Prep 5 mins
Cook 15 mins
This is from the Silver Palate cookbook. They can be spooned over buttered sourdough toast or serve as the filling for crepes or omelets.
- 2 lbs firm fresh white mushrooms
- 4 tablespoons sweet butter
- 1 teaspoon salt
- 1⁄4 teaspoon fresh ground black pepper
- 1 pinch grated nutmeg
- 1⁄3 cup heavy cream
- 2 tablespoons madeira wine
- 1 tablespoon soy sauce
- 1⁄2 cup finely chopped fresh Italian parsley
- Wipe the mushrooms with a damp paper towel and trim the stem ends.
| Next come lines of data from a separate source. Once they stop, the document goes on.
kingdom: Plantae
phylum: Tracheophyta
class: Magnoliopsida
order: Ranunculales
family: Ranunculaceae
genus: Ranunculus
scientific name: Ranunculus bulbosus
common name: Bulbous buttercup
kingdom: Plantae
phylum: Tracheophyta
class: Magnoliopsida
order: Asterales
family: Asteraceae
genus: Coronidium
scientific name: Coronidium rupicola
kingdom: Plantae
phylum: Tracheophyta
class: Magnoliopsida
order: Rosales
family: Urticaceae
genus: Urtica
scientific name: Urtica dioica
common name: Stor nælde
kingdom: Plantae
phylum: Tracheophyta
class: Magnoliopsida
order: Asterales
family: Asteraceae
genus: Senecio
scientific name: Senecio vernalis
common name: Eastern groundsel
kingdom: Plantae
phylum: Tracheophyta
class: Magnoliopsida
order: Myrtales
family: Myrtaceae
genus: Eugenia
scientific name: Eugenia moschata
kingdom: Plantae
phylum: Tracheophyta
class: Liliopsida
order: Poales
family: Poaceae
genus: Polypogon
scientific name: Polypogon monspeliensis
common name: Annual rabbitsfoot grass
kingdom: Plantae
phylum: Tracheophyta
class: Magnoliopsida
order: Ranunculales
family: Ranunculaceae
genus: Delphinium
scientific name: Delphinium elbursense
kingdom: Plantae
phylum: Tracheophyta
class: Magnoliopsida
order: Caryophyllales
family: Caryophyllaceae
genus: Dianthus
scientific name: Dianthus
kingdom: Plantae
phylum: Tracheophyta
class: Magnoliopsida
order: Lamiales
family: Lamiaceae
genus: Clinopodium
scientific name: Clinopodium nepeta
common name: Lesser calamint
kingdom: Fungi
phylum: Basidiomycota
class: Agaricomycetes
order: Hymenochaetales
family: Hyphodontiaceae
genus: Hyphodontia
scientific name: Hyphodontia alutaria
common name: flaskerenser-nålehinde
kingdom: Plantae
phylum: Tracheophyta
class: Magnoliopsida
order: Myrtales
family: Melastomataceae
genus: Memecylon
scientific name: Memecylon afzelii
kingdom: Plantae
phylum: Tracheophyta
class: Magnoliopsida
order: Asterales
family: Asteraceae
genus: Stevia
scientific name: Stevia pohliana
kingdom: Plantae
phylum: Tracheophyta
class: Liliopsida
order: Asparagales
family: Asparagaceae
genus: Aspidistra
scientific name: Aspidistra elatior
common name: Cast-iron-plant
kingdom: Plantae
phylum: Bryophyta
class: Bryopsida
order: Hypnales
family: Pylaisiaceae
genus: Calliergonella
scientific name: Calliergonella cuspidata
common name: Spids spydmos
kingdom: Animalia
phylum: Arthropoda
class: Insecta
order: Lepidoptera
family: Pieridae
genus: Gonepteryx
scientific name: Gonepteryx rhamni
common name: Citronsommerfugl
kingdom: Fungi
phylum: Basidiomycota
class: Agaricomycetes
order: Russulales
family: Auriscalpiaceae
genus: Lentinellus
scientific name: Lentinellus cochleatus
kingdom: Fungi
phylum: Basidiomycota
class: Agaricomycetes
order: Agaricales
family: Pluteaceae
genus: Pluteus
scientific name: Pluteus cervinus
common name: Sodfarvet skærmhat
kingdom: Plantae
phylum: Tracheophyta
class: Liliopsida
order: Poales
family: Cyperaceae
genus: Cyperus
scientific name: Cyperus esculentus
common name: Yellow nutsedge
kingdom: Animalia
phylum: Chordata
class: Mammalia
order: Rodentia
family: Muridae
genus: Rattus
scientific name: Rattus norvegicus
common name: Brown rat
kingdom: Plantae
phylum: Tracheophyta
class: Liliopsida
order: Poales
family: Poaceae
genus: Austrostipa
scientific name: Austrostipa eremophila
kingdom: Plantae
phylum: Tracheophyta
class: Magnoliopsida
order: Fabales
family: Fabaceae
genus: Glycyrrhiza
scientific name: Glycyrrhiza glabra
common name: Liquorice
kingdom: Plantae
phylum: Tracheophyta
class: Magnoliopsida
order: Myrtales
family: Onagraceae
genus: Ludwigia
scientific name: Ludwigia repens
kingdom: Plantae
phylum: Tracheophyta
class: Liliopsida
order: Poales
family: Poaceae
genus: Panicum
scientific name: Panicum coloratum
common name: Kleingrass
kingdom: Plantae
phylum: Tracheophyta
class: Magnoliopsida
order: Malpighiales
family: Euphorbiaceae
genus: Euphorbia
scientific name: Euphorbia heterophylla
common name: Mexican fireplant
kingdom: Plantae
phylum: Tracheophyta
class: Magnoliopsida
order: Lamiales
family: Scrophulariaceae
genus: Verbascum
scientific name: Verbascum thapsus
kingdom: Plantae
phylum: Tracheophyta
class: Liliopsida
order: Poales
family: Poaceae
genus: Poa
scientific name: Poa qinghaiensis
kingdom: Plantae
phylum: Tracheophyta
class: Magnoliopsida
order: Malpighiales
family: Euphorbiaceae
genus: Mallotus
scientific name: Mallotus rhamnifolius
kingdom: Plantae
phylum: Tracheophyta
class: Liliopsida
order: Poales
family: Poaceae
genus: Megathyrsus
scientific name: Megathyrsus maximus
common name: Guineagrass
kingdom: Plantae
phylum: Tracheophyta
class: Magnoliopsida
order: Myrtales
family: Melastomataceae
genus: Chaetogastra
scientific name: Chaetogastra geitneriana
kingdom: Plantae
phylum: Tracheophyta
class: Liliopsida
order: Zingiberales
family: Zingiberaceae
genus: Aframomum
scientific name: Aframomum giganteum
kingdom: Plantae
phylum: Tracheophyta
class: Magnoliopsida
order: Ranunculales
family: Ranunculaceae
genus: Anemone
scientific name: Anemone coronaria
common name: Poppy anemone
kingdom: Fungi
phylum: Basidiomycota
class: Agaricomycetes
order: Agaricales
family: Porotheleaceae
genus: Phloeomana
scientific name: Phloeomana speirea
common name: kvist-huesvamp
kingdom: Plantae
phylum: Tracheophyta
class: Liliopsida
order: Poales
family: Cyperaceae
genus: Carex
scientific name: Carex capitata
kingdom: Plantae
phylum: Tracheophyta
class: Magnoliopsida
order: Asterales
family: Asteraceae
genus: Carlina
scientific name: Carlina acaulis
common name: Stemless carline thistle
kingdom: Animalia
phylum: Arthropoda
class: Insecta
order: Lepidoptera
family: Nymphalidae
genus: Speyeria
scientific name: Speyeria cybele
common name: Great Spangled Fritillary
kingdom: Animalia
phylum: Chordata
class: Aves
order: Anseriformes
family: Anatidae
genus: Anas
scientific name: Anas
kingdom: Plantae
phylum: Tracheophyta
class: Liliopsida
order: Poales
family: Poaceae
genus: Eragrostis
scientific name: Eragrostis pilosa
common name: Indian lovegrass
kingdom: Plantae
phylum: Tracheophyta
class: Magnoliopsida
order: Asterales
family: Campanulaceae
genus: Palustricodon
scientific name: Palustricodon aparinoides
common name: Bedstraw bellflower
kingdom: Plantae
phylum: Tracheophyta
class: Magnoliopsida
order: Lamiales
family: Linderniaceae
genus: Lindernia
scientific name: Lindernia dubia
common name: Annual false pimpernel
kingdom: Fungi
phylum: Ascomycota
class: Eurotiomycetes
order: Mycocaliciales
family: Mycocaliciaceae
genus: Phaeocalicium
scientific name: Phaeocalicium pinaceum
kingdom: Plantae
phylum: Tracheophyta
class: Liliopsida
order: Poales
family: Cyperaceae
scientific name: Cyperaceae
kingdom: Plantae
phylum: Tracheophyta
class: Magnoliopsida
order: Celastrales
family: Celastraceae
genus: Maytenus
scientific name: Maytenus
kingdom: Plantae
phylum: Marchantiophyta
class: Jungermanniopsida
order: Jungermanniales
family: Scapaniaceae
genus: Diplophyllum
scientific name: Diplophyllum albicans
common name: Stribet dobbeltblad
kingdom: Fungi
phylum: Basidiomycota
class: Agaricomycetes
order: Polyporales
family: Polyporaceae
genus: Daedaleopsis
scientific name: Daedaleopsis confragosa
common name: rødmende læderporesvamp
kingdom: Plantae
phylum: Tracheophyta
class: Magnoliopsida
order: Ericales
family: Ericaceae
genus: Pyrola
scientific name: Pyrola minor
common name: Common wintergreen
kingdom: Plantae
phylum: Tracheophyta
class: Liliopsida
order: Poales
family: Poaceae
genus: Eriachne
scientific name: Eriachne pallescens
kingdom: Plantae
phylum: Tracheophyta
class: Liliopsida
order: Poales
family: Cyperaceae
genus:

Cut the mushrooms into thick slices.
- Melt the butter in a large skillet. Add the mushrooms, raise the heat, and toss and stir until mushrooms render their juices, about 5 minutes.
- Lower the heat season mushrooms with salt, pepper and nutmeg, and cook uncovered for another 5 minutes.
- With a slotted spoon, transfer mushrooms to a bowl. Add the cream, Madeira and soy sauce to the juices in the skillet and bring to a boil. Cook until reduced by about half.
- Return mushrooms to the skillet and simmer for another minute or two to heat through. Stir in the parsley and serve immediately.
Most excellent recipe! I made just a slight change. I cut the mushrooms in half and proceeded with the directions as listed and took them as a side to our family Christmas. It got raves all around. I look forward to trying them in crepes next time. :)
I lightened this up a bit and served it in patty shells for a first course at Thanksgiving. To lighten it, I sprayed the pan with cooking spray and cut the butter/margarine in half. Instead of heavy cream, I used fat free evaporated skim milk. Didn't have Madeira, so I subbed Marsala. It got raves all around. Looking forward to making it again as a filling for an omlet or crepes!!
Very yummy! I halved the recipe and really enjoyed the sauce! Thanks! Made for 123 Hit Wonders game.